Astoria believes “it is the ultimate act of selfishness from AHF to pit governmental agencies against adult film,” adding that “I think they want to shut down what was discovered in adult film: a way to stop the spread of HIV in highly sexually active people. There is an old saying…if you can measure it, you can manage it. AHF simply does not want to measure it, as the next step is to manage it. Keeping the public uneducated is their real mission here and everyone needs to be very brave and face up to the fact that this amazing controlled culture of porn has yielded some amazing results.”
Bardoux isn’t as conspiracy-theory minded, but agrees that she doesn’t think making condoms mandatory would change much. “Unless they say it is illegal to sell porn without condoms, then you have the Internet,” she said. “Who is going to police this? The questions go on and on.”

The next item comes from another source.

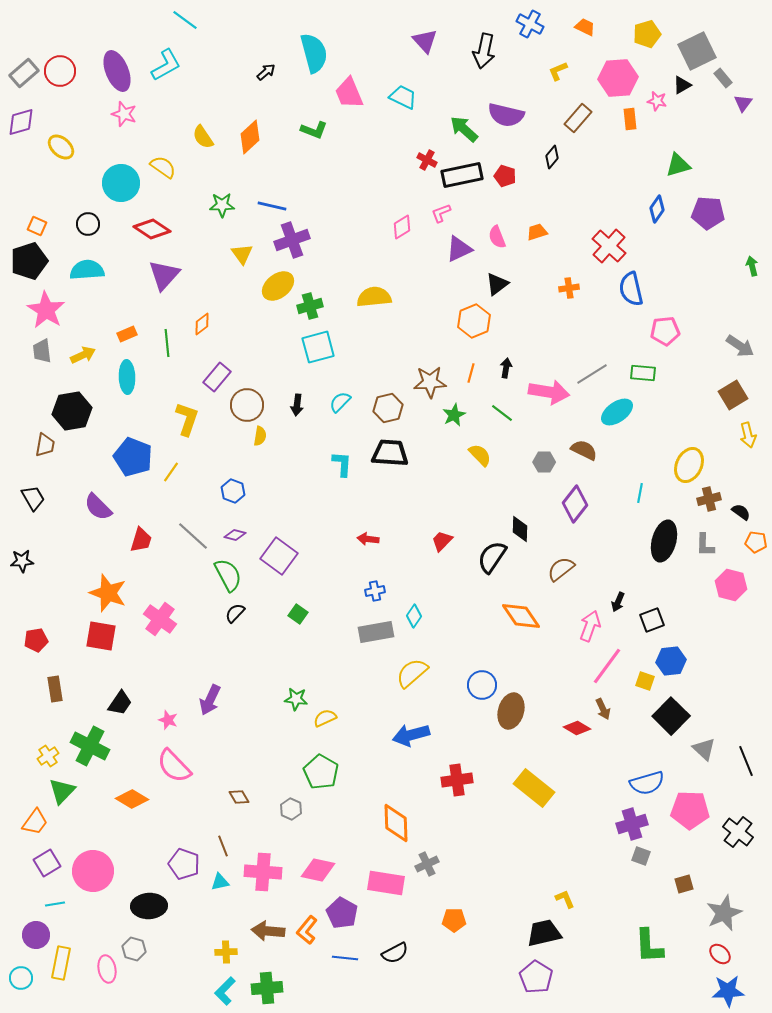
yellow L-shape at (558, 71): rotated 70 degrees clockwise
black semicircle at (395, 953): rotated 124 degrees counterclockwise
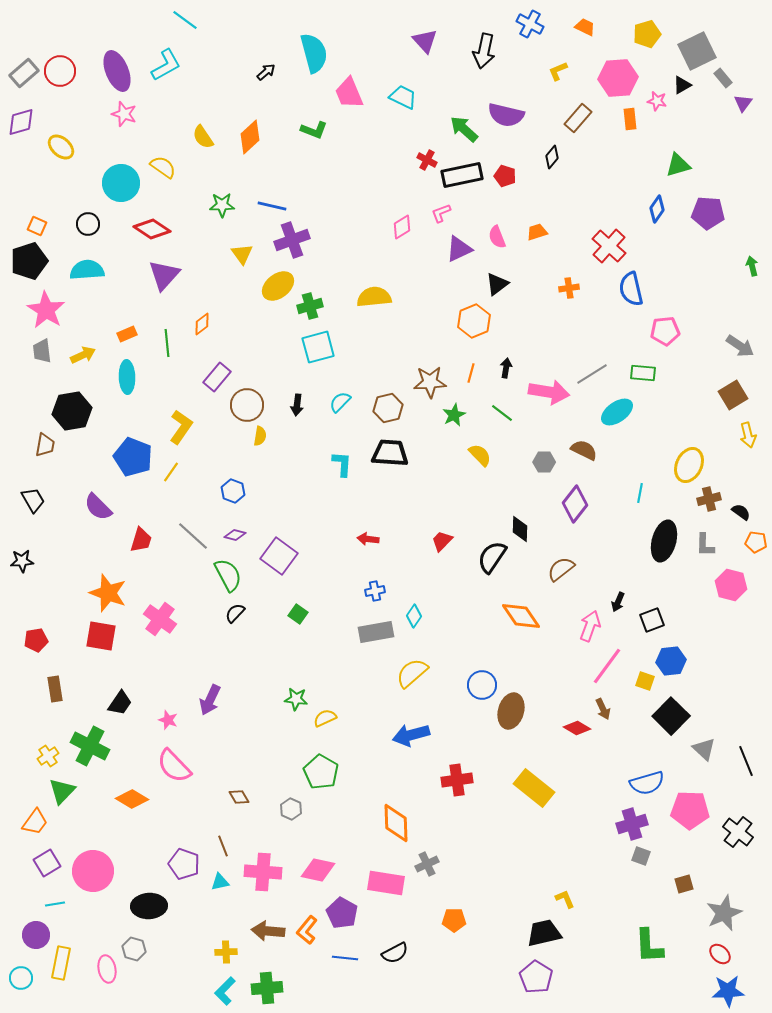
yellow L-shape at (187, 419): moved 6 px left, 8 px down; rotated 16 degrees clockwise
black trapezoid at (33, 498): moved 2 px down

Producer/director/performer Dave Pounder holds a strong pro-condom opinion, saying, “Condoms don’t make a scene any more difficult for women to perform in, so the net effect is greater protection from both STDs and pregnancy. For males, it makes the scene more difficult to do, so most males would rather not use them. I believe that males who can’t perform with a condom simply shouldn’t be in the business.”
Pounder joins Protecting Adult Welfare (PAW) Foundation cofounder and AVN Hall of Famer William Margold in calling for twice-monthly testing. Margold also proposes testing for “immune system debilitating drugs” and ignoring “confidentiality issues,” saying that “anyone who enters into the adult industry should fully understand that when their privates become public viewing material, they should fully expect to lose their privacy.”
Bisexual gay porn performer Tony Buff, who uses his private physician instead of AIM, says he’s never felt pressured to perform without a condom – although he has had men in his private life try to talk him out of using one. “I always use a condom for anal or vaginal sex,” he observes,” I use gloves for fisting, piercing or other invasive procedures, avoid performing oral sex if I have a wound in my mouth, and avoid receiving oral sex if I have any unhealed cuts or puncture wounds to my genitals. As a man who has sex with men, engages in fetish/SM activities and understands the risks associated with these actions, I employ these safer sex techniques primarily to avoid contracting HIV or Hep-C.”
Obviously, there is plenty to discuss – but engaging in the current mainstream political chic of trashing those who don’t agree and encouraging the spread of fear and shame is not the best way to have the discussion or to save lives.